Jusqu’à présent, le gouvernement a donné des réponses ponctuelles, irrationnelles et inefficaces contre le trafic de sans-papiers. L’actuelle Opération ‘Vaquero’, avec son déploiement de militaires et d’hélicoptères sur toute la frange frontalière dominico-haïtienne n’a pas pu freiner le phénomène, de même, inexplicablement, l’Opération Vaquero n’a pas pu retenir un fourgon rempli de migrants qui allaient tout droit vers la mort.
La frontière n’a pas besoin d’opération ‘ Vaquero ‘ : ici, nous ne sommes pas des vaches, nous sommes des êtres humains ! Nous n’avons pas besoin de rapatriements massifs ni de contrôles répressifs qui ne font autre chose que générer l’anarchie et des violations à la loi de la part d’une communauté accoutumée à la corruption des autorités étatiques.
La frontière et sa population ont besoin de LEGALITE : une loi migratoire ( et un règlement) qui s’ajuste à la Constitution dominicaine et qui crée une instance de contrôle frontalier transparente, respectueuse et spécialisée qui puisse compter sur les ressources humaines et techniques nécessaires.
Manque de volonté
Dans l’inévitable phase de transition vers la légalité, il faut que le gouvernement commence à agir avec un sentiment de justice et de réalisme face à la migration haïtienne et qu’il ne se fasse pas complice de la tragédie.
Le 18 décembre 2005, Solidaridad Fronteriza/SJRM avait décidé d’organiser
Le retour ordonné vers Haïti, pour les vacances de Noel, de 465 ouvriers qui travaillent dans les plantations agricoles de Cerro Gordo, à Valverde, avec lesquels nous avions travaillé deux ans, en les appuyant dans le processus difficile de régularisation de leur statut migratoire. Tous avaient été enregistrés par leur nom et celui de la plantation où ils étaient employés et les listes avaient été transmises aux bureaux de la Direction Générale de la Migration.

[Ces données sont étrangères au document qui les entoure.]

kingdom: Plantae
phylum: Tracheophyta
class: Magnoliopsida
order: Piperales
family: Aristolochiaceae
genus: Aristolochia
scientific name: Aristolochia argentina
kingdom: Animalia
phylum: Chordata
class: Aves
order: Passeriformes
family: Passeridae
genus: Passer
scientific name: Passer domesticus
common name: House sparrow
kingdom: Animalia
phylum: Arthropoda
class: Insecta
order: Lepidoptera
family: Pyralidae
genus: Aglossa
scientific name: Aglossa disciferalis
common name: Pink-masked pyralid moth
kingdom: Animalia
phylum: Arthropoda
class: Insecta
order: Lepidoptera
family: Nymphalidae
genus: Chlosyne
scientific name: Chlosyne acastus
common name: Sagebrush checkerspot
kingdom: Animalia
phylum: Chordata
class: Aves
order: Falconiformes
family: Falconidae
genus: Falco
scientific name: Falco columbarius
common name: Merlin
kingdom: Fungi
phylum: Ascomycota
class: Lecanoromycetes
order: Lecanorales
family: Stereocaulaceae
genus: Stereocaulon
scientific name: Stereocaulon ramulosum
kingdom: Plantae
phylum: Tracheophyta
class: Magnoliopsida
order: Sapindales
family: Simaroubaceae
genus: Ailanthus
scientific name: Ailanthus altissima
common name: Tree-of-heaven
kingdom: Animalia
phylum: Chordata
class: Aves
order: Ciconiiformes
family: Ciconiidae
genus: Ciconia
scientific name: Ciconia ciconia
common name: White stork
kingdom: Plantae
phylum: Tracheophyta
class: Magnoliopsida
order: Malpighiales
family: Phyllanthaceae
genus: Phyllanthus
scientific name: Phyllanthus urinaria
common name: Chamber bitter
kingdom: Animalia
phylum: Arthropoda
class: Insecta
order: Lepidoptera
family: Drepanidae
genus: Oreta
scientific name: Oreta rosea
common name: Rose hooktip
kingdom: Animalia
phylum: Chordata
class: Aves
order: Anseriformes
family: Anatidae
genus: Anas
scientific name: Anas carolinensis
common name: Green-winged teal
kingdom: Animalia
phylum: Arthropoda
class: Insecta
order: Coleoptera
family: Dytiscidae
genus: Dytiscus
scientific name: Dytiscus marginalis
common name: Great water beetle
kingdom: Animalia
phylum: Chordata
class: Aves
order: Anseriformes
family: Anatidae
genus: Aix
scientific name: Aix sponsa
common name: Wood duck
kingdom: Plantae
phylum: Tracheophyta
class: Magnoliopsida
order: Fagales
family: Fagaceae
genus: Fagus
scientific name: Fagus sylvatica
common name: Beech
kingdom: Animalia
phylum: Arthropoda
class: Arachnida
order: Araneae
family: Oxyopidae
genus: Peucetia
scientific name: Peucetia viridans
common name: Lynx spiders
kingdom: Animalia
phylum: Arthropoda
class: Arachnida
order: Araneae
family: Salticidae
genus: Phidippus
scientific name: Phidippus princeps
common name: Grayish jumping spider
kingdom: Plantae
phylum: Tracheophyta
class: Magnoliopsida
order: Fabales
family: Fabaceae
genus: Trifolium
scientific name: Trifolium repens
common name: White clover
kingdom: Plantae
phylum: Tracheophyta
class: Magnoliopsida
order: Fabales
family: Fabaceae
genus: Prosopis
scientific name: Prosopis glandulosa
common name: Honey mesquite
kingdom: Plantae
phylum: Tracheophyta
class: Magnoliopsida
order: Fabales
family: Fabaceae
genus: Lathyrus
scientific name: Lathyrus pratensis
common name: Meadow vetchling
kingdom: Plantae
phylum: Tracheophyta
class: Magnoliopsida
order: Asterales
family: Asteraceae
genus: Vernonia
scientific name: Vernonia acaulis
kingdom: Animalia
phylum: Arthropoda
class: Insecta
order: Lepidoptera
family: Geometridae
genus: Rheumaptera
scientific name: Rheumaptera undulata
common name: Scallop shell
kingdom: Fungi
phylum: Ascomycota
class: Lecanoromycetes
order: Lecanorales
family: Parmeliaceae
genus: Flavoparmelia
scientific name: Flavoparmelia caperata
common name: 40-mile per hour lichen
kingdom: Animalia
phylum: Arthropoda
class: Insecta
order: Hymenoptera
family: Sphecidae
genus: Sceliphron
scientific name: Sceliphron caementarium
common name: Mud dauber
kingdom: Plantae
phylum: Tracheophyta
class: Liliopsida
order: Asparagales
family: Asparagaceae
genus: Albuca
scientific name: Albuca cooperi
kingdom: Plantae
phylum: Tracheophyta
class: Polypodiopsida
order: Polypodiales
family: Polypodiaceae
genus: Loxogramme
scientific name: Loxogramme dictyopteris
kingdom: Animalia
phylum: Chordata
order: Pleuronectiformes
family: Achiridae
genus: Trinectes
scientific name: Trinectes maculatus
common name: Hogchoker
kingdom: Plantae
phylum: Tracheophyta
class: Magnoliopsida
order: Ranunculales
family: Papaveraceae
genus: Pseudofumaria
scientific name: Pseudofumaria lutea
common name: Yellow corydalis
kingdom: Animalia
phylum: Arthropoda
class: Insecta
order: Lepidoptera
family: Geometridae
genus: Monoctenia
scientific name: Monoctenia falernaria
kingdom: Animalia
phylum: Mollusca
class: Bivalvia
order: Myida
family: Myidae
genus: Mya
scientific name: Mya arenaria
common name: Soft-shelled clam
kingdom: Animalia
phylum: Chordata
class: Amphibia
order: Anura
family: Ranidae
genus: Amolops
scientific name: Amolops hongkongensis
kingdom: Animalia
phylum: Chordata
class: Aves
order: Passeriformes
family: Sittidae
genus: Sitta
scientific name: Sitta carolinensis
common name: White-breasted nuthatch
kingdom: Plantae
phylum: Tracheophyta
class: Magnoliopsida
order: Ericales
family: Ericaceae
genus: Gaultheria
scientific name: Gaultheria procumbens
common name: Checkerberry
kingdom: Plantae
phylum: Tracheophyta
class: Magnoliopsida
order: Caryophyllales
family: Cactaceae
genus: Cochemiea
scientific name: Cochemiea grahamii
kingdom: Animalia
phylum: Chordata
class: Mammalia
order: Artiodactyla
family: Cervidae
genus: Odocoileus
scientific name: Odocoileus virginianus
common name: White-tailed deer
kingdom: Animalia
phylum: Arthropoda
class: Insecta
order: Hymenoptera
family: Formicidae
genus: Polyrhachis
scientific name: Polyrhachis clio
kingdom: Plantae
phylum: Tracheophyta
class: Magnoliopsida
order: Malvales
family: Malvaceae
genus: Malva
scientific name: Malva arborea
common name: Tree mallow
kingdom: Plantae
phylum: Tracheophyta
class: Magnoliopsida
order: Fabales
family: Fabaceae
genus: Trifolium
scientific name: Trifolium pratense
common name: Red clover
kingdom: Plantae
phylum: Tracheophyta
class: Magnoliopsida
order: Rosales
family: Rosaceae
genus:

Le 5 janvier 2006, il était prévu leur retour à Cerro Gordo, mais l’actuel directeur de la Migration, Carlos Amarante Baret, n’a jamais répondu à la demande de ce groupe de migrants. Dans la pratique, avec cette attitude de censure, Amarante Baret a obligé un grand nombre d’ouvriers organisés, détenteurs d’un emploi sûr, dont l’identité est connue des entrepreneurs et des bureaux de la Migration, d’utiliser les voies légales pour entrer en République Dominicaine et revenir à leurs emplois. Encore, nous ne savons pas combien d’entre eux ont pu arriver à Cerro Gordo et combien se sont perdus sur les chemins dangereux de l’illégalité.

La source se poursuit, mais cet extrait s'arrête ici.